QUESTIONS ON THE MATERIAL |
**1)** In the forum thread on high-risk pregnancy billing, why is an E/M service for a pregnant patient with bronchitis symptoms reported with Modifier 25? Answer in one to three sentences.
**2)** In the forum thread on high-risk pregnancy billing, write out everything from "Another reason you" down to "(May 22, 2013)".

── TEXT EXCERPT

# High risk pregnancy



## Dpalacio (Dec 18, 2009)

I hope someone can help me or direct me.   I work for a HIGH RISK Pregnancy
group. We are very specialized.   My question is, when a patient self refers
and continues with us through her whole pregnancy and delivers with us.,
would this be considered global billing?  Even though we are HIGH RISK!
Another question.  Once a patient has reached approximately 17 visits, antepartum, can you then start charging E&M visits, if the intent is to be
global?
Thanks.
Darlene CPC:


----------



## dgrider (Jan 6, 2010)

*High Risk Pregnancy*

Darlene:

I hope you found an answer to your question, if not maybe I can help.  It does not matter whether the patient self-refers or not for global billing policies to apply.  However, many carriers have different policies for billing for pregnancy; some use CPT guidance and you would report the global billing, some allow you to report each visit with an E/M etc. along with the delivery and postpartum care separately.  Billing for pregnancy again is carrier specific.  Check with the carrier prior to managing the patient in the practice. High Risk may not be a factor in the carrier's determination for coding or payment policy.

If you are reporting global maternity care, only when the visit is outside of the pregnancy global may you report additional E/M.  Example, you have a pregnant mother and let's say she has symptoms of bronchitis.  The physician asks the patient come in. Since the reason for the visit is to manage or treat her urgent condition and not particularly manage the pregnancy, you would report an E/M service based on the documentation along with Modifier 25 to indicate that the E/M is outside of the global package.  Your diagnosis would be the condition determined by the physician and V22.2 for pregnancy incidential.

Another reason you might report an E/M if let's say a patient has pre-eclampsia and is admitted to observation prior to delivery.  It is related to pregnancy but would fall outside the global if the physician admits to OBS and then later either sends the patient home or admits for delivery is the due date is close.  You would report the OBS code with the appropriate level based on documentation with modifier 25.

I hope this clarifies your questions, if not let me know

Deb Grider


----------



## Debbie Garner (May 22, 2013)

*High Risk Outside Global*

I have a high risk pregnancy practice. All their charges are being denied as bundled into the global maternity package. These providers do not charge global packages and do not do deliveries. Is there a way to get them paid for their services? They do provide lab work and ultrasounds.

Thank You
Debbie Garner


----------

────
── RECORDS SHOWN

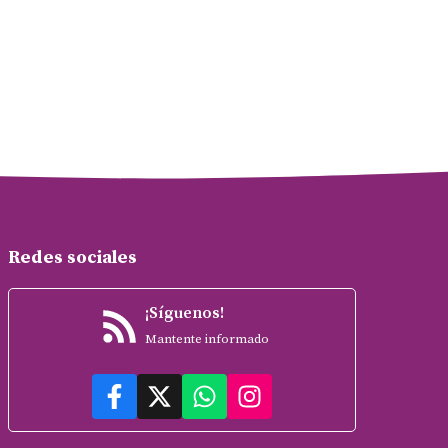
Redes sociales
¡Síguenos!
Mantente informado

────
── RECORDS SHOWN

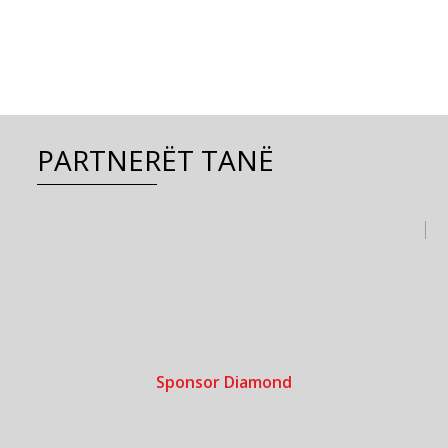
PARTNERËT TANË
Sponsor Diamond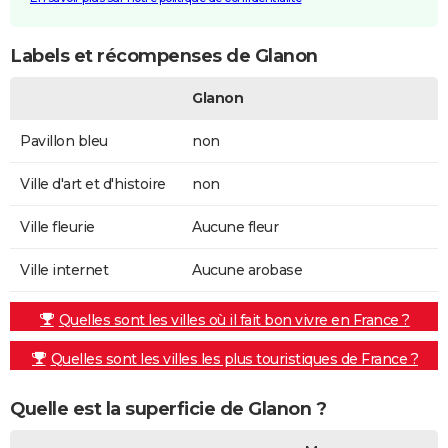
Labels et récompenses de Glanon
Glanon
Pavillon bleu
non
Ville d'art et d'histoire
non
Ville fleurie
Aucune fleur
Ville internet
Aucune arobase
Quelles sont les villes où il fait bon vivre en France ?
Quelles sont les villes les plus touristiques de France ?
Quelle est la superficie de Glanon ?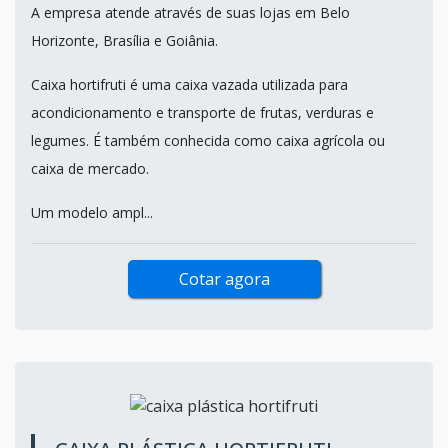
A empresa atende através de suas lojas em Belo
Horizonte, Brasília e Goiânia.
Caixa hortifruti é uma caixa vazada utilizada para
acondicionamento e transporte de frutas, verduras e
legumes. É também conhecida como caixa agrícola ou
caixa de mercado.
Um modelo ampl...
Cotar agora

────

OUTPUTS BY TASK |
**1)** The visit is to manage or treat the patient's urgent condition, not the pregnancy itself. The E/M service therefore falls outside the global maternity package, and Modifier 25 indicates this.

**2)**
Another reason you might report an E/M if let's say a patient has pre-eclampsia and is admitted to observation prior to delivery.  It is related to pregnancy but would fall outside the global if the physician admits to OBS and then later either sends the patient home or admits for delivery is the due date is close.  You would report the OBS code with the appropriate level based on documentation with modifier 25.

I hope this clarifies your questions, if not let me know

Deb Grider


----------



## Debbie Garner (May 22, 2013)